Z — the most powerful laboratory producer of X-rays on Earth — regularly examines plutonium to study the fissile material’s properties. The large accelerator has done this eight times in the last three years. The U.S. government’s view is that tests of a few grams of plutonium are ecologically responsible, safe and don’t violate the U.S. unofficial moratorium on nuclear testing that’s been in effect for more than two decades.
But each firing is widely reported in Japan, Kaneko said in an interview, and the reports motivate councilors in hundreds of Japanese cities to write letters of protest to President Barack Obama. The Hiroshima Peace Memorial Museum resets its “Peace Watch Tower” clock to zero after each Z shot. The reset indicates the amount of time since the last global nuclear weapons test.
However, Kaneko doubted the danger widely perceived by his countrymen.
“I’ve read your website,” he said, “and I’m convinced the experiments are not dangerous.”
But millions of Japanese “think it’s a big explosion [when Z fires],” he said.
So, he said, “I have come here to see why you do your experiment with all my eyes.”
He came alone because no other Sapporo councilors wanted to come. Of his city’s 68 council members, he said, only three opposed sending letters to the American president. The other two dissenters, several decades older than the 42-year-old Kaneko, were reluctant to undertake the lengthy journey.
Sandia Pulsed Power Sciences Center director Keith Matzen, asked by the National Nuclear Security Administration to host the hour-long tour, answered Kaneko’s question of how much plutonium was involved in a Z test shot by pulling a nickel from his pocket. “The amount of plutonium used is less than the size of this coin,” he said.
Kaneko, who has little scientific background (he majored in college in economics and law), had no trouble understanding the coin comparison. He said later, “The amount is much smaller than I expected. It is not dangerous because I can touch the container in the facility.
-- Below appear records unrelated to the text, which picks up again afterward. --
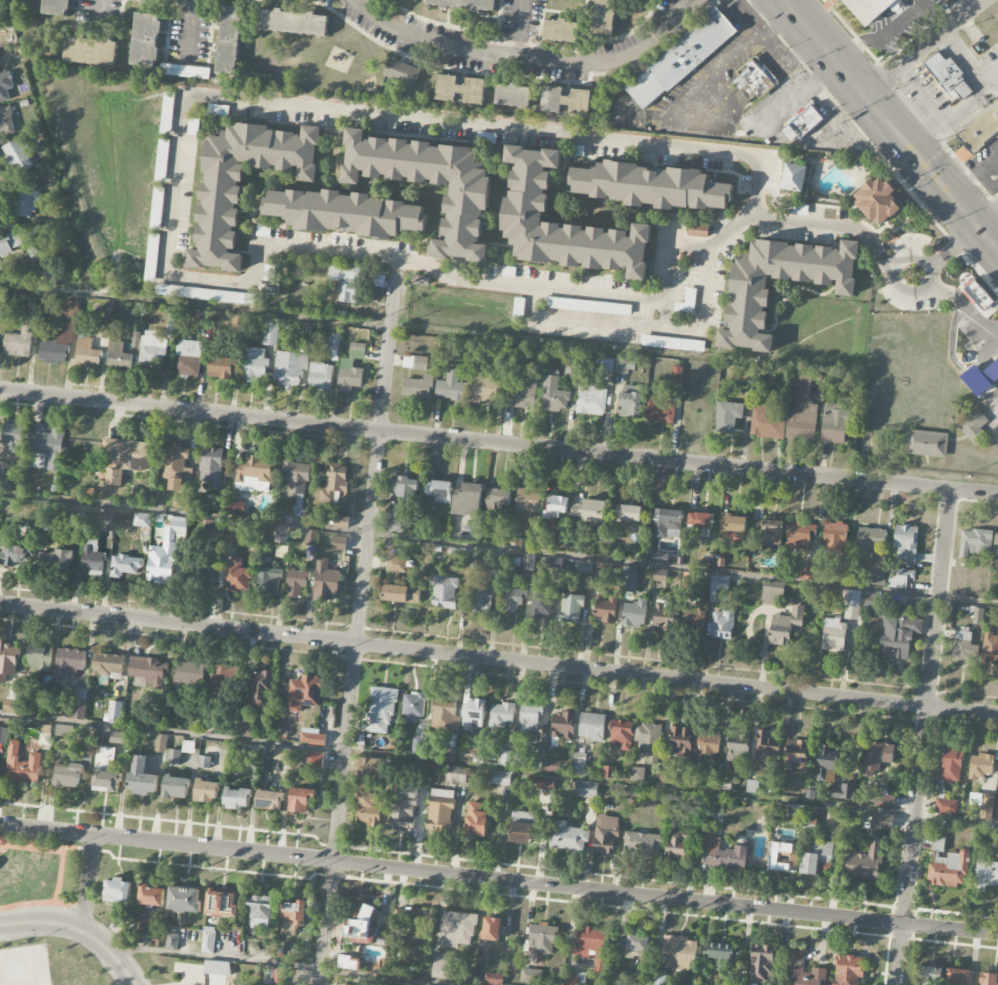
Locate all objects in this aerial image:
building: (464, 4)
building: (56, 7)
building: (869, 8)
building: (604, 18)
road: (799, 21)
building: (293, 22)
road: (519, 28)
building: (560, 30)
building: (146, 39)
road: (881, 39)
building: (229, 40)
building: (0, 47)
road: (920, 47)
building: (91, 50)
road: (732, 55)
road: (527, 58)
building: (679, 58)
building: (185, 71)
building: (401, 72)
building: (948, 76)
building: (754, 81)
road: (991, 83)
building: (5, 86)
building: (461, 89)
building: (514, 96)
building: (566, 100)
road: (965, 104)
building: (6, 121)
building: (803, 124)
building: (980, 129)
road: (52, 147)
road: (907, 149)
building: (18, 154)
building: (161, 167)
road: (973, 174)
building: (794, 177)
building: (652, 186)
building: (528, 195)
building: (26, 200)
building: (879, 201)
building: (157, 206)
building: (466, 211)
building: (348, 213)
building: (218, 215)
road: (987, 219)
building: (698, 230)
building: (9, 243)
road: (955, 247)
road: (906, 251)
building: (151, 263)
building: (269, 273)
road: (204, 279)
building: (346, 281)
building: (380, 281)
building: (204, 294)
building: (749, 295)
building: (978, 295)
road: (640, 300)
building: (687, 303)
road: (964, 303)
road: (194, 306)
building: (586, 306)
building: (34, 310)
building: (71, 310)
building: (236, 322)
building: (171, 323)
building: (103, 331)
building: (269, 332)
building: (332, 342)
building: (18, 343)
building: (672, 343)
building: (57, 344)
building: (152, 350)
building: (86, 354)
building: (118, 356)
building: (187, 358)
building: (415, 362)
building: (293, 363)
building: (254, 365)
building: (605, 365)
building: (625, 366)
building: (220, 368)
building: (351, 369)
building: (572, 370)
building: (320, 376)
building: (976, 380)
building: (418, 387)
building: (451, 387)
building: (484, 387)
building: (523, 393)
building: (553, 393)
building: (591, 399)
building: (630, 402)
building: (660, 409)
building: (802, 413)
building: (727, 416)
building: (766, 422)
building: (834, 423)
building: (974, 427)
building: (13, 437)
road: (498, 443)
building: (926, 443)
building: (49, 447)
building: (126, 458)
building: (1, 462)
building: (175, 467)
building: (211, 467)
building: (255, 469)
building: (297, 477)
building: (334, 482)
building: (254, 488)
building: (405, 488)
building: (438, 491)
building: (497, 499)
building: (468, 500)
building: (181, 502)
building: (528, 503)
building: (557, 506)
building: (590, 511)
building: (628, 513)
building: (107, 518)
building: (141, 520)
building: (667, 524)
building: (395, 526)
building: (734, 528)
building: (212, 529)
building: (771, 533)
building: (801, 534)
building: (282, 535)
building: (230, 537)
building: (311, 538)
building: (871, 538)
building: (515, 539)
building: (834, 539)
building: (975, 542)
building: (339, 543)
building: (905, 544)
building: (995, 544)
road: (498, 549)
building: (281, 552)
building: (165, 553)
building: (13, 555)
building: (467, 556)
building: (55, 561)
building: (92, 562)
building: (396, 564)
building: (125, 566)
building: (583, 566)
building: (496, 571)
building: (806, 572)
building: (236, 575)
building: (842, 576)
building: (900, 578)
building: (628, 579)
building: (659, 579)
building: (326, 580)
building: (692, 580)
building: (268, 581)
building: (296, 583)
building: (719, 583)
building: (445, 592)
building: (401, 594)
building: (772, 596)
building: (482, 599)
building: (512, 601)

Also, they do experiments there every day [so it’s not a bomb site].”
Given that he held a favorable position toward Z before he came to Sandia, would his first-hand report be greeted by skepticism at home?
“The truth is most powerful to convince someone,” Kaneko said.
The Z machine is a contender to produce break-even nuclear fusion power in the laboratory. Break-even — harvesting as much energy from a reaction as put into it — is the next major fusion goal and would be a step in achieving virtually unlimited energy from sea water.